The lines from the one containing "Collier long Arthus Bertrand en argent." through the final line of the data below must be written out exactly, both included, and nothing more.

Material supplied ->
============================================================
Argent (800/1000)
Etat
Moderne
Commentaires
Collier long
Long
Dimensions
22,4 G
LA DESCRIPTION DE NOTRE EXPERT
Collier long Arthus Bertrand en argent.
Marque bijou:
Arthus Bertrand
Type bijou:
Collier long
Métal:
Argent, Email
============================================================
Output of the task ->
Collier long Arthus Bertrand en argent.
Marque bijou:
Arthus Bertrand
Type bijou:
Collier long
Métal:
Argent, Email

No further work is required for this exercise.